Reviewing What is Known of the Effects of Partial Reprogramming
Full reprogramming of cells occurs in the early embryo, driven by Yamanaka factor expression, the factors used often abbreviated to OSKM. It turns adult germ cells into embryonic stem cells, resetting epigenetic patterns and restoring mitochondrial function. Researchers have replicated this process to produce induced pluripotent stem cells from any adult cell sample. Partial reprogramming is intended to expose cells to Yamanaka factor expression for long enough to produce the reset of epigenetic patterns and improvement in mitochondrial function, but not for so long as to change cell state in other ways. This is thought to be a promising path to the production of rejuvenation therapies, but there are many challenges to overcome on the way to the clinic. Not least of these is that different cell types in any given tissue may have quite different requirements in terms of length of exposure or level of exposure to produce beneficial reprogramming with mimimal risk of generating potentially cancerous pluripotent cells.

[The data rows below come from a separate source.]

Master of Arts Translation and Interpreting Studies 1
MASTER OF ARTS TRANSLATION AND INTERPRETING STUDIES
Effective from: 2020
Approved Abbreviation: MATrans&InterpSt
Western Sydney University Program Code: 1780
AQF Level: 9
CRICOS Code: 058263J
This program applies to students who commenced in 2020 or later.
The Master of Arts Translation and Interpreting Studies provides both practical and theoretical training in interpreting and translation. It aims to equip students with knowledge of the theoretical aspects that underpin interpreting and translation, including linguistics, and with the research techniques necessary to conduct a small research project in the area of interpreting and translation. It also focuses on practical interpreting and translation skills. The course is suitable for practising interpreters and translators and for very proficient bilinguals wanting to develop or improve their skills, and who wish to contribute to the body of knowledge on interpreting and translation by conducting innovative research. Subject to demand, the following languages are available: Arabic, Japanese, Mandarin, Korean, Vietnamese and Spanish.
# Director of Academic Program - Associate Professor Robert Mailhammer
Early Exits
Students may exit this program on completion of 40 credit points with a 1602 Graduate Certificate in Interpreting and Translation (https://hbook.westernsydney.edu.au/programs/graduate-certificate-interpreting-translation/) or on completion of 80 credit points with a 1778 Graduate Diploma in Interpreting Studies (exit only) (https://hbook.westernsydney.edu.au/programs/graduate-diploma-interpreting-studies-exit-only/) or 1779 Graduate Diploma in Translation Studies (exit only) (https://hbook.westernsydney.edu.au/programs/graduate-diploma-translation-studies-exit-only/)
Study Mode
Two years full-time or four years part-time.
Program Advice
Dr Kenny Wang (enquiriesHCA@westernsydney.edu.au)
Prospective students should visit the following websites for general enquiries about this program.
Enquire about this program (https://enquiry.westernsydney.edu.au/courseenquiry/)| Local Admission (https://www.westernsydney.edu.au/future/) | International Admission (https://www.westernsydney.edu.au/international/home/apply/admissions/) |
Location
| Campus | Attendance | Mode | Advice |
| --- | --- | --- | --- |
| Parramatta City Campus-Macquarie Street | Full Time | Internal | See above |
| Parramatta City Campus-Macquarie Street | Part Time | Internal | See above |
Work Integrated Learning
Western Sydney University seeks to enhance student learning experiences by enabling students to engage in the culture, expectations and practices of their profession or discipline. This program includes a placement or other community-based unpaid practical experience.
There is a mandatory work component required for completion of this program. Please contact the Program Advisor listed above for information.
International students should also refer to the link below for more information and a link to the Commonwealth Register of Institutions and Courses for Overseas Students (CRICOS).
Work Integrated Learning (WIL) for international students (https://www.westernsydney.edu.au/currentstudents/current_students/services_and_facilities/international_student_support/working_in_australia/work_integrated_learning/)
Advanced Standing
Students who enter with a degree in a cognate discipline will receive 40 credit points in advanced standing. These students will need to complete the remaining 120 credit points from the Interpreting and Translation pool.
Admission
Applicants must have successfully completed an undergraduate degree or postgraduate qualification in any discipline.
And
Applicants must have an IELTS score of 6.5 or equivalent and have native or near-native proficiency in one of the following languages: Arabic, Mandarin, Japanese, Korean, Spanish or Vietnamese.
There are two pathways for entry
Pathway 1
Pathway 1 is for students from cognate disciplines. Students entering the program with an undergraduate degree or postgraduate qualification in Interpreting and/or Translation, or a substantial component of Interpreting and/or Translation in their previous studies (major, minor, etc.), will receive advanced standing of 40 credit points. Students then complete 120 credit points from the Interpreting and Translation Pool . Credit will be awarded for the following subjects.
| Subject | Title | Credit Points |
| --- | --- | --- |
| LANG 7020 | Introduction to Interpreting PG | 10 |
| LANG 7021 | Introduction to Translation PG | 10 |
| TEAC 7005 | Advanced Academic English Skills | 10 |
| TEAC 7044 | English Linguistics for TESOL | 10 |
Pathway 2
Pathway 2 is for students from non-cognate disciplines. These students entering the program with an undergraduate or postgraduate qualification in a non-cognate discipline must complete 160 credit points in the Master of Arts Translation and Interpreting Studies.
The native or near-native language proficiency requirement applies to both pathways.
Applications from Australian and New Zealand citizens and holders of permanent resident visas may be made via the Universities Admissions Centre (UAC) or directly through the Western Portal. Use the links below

Partial and full reprogramming can partially reverse age-related transcriptomic and epigenetic changes. Yet, it is unclear to what extent aging clocks are measuring biological age or cellular/organismal health. Regardless of what epigenetic aging clocks measure exactly, there are other biomarkers of rejuvenation that can be measured in partial reprogramming experiments. For example, if cycles of short-time reprogramming factor expression are followed by a recovery phase, phenotypic rejuvenation effects can be observed. By default, rejuvenation markers must be evaluated on a tissue-by-tissue basis.
An intriguing example is the brain, where cyclic OSKM without a recovery phase restores the proportion of neuroblasts and improves the production of neurons in vivo. Moreover, in vivo studies performed on mouse neurons and rat dentate gyrus cells suggest that OSKM can reverse age-associated neurological decline and enhance memory. Other mouse in vivo studies have shown that reprogramming enhances liver regeneration, promotes the repair of crushed optic nerves and ameliorates aging-associated loss of visual acuity, allows for muscle fiber regeneration, improves skin wound healing in aged mice, and promotes heart rejuvenation following myocardial infarction.
The mechanism of rejuvenation appears to partially depend on how cells are reprogrammed. Indeed, it was found that the mechanism of somatic cell reprogramming via small molecule regimens is distinct from transcription factor-mediated reprogramming. By constructing chromatin landscapes, researchers identified hierarchal histone modifications and sequential enhancer recommissioning which underlies regeneration programs following chemical reprogramming; this regeneration program appears to reverse the loss of regenerative potential in organismal aging but apparently it is not activated in OSKM reprogramming.
Reprogramming specific cells in vivo affects surrounding tissue. For example, it was found that in vivo activation of OSKM in myofibers led to proliferation of satellite cells in the stem cell niche of the myofibers, without inducing myofiber dedifferentiation; likely these changes are at least partially modulated via changes to the extracellular matrix (ECM). In fact, the ECM and its constituents are frequently affected by partial reprogramming. As mice age, collagen-associated transcript levels decrease in the pancreas but increase again, at least partially, following OSKM treatment with a two-week recovery period. Also, in fibroblast and adipocyte mesenchymal cell experiments with no recovery period, some ECM-associated processes are upregulated by partial reprogramming, including pathways linked to collagen.